Rescue Training Fatality Nov 20, 2013

Unfortunatly, this was not a near miss.

On November 20, 2013

A 17-year veteran and decorated state trooper, husband and father of three young daughters died Wednesday after falling about 30 feet during a training exercise in a gorge at Letchworth State Park in Wyoming County.

Trooper Ross M. Riley, 44, of the Olean area, who was a member of the State Police Special Operations Response Team (SORT), had rapelled about 70 feet down into the gorge to a ledge with two fellow SORT troopers about 11 a.m. The three advanced into the gorge during high-angle rescue training when, at some point, an untethered Riley fell from a ledge about 30 feet below into Wolf Creek.

“Trooper Riley sustained critical injuries to his head,” said Joseph A. D’Amico, State Police superintendent, who held a press conference with fellow members of the State Police Wednesday evening in Warsaw.

D’Amico said Riley was put on a stretcher and rushed by ambulance to Wyoming County Community Hospital, where he later died.

“Following this unfortunate tragedy, our thoughts and prayers are with the family of Trooper Ross Riley,” said Gov. Andrew M. Cuomo in a statement late Wednesday. “Trooper Riley was a devoted member of our State Police force, committed to protecting New Yorkers and ensuring their safety. His dedication to his work is commendable and his service, no doubt, touched the lives of many.

“The contributions he made as a member of the New York State Police will never be forgotten.”

Riley, who was assigned to the State Police’s Field Command, Emergency Management Section in Albany, was training with the Collins Center-based SORT-West unit.

Riley’s wife, Heidi Riley, is the station commander at the State Police barracks in Olean. They have three daughters, Abaigeal, 10; Katherine, 8; and Jillian, 3.

“My heart’s broken hearing that news. It’s heart-breaking there to know the circumstances of his death, being so young,” said Kevin Kailbourne, a zone sergeant at the Olean barracks when Riley and his wife were stationed there together. “He was a very likable, dedicated trooper and an outstanding family man. Him and her both, you couldn’t ask for two nicer people.”

Riley was a former U.S. Marine and veteran of the Persian Gulf War.

An Auburn native, Riley served in the Marines from 1987 until being honorably discharged in 1992. During his military service he was awarded several commendations, including the Good Conduct Medal, Overseas Service Ribbon and National Defense Medal.

“He served in the Marine Corps, but was accepted at Juilliard to study and play the trumpet,” said Capt. Steven A. Nigrelli, head of the local State Police troop’s Bureau of Criminal Investigation. “He would play taps at memorial services for us.”

Riley worked in Troops A, E and F – out of Batavia, Canandaigua and Middletown, respectively – and became a member of SORT, which was then named the Mobile Response Team, in 2000. He was with MRT at the time of the Sept. 11, 2001 terror attacks, receiving a commendation for his service at Ground Zero in lower Manhattan.

Riley was a member of the six-person team heralded by the 100 Club of Buffalo for helping to save a missing hunter in Zoar Valley Gorge in November 2010.

Wednesday’s accident occurred near the Wolf Creek Picnic Area, two miles north of the Castile entrance to the state park.

D’Amico said investigators will investigate what caused Riley to fall.

He said the three who entered the gorge down the cliff side were being monitored from the top by seven other unit members at the time of the accident. The three in the gorge were performing the rescue of a life-size mannequin, the superintendent said.
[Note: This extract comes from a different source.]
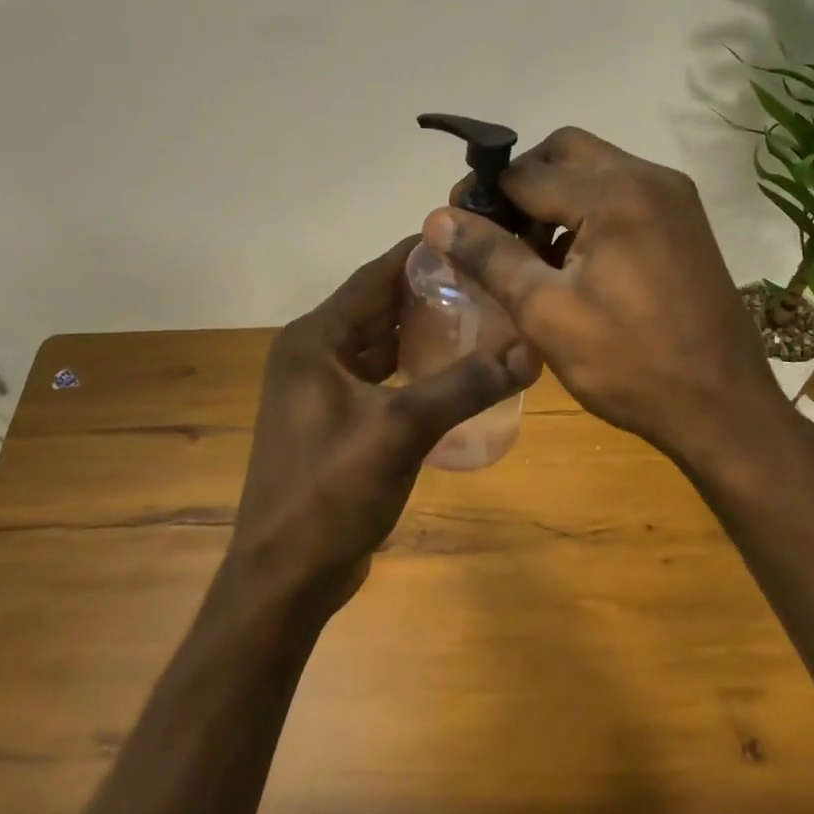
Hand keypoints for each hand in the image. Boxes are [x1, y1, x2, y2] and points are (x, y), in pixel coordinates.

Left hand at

“As they prepared to lift the stretcher is when Trooper Riley fell,” D’Amico said. “At this time, we don’t really know what caused Trooper Riley to fall. At the time of the fall, it appears he was not secured.”

It remained unclear why Riley was untethered or whether he slipped on wet or loose rocks. “We’re going to look at everything,” added D’Amico.

Source: The Buffalo News

Lessons Learned:
It is impossible for me to now the loss felt by the family and friends after this tragedy but if anything, we can at least look at this and hope to prevent something similar happening in the future.

  1. Rescuers must always maintain two points of contact when the potential to fall more than 6 feet exists.
  2. The law of gravity does not defer to seniority or experience level. The moment that a person is unrestrained and able to fall, they will accelerate at a rate of 32 feet per second squared.
  3. We have to look out for each other and say something when we see something wrong. Its OK for the new guy to point out that the instructor is not tied in.

My thoughts and prayers go out to the family of this rescuer.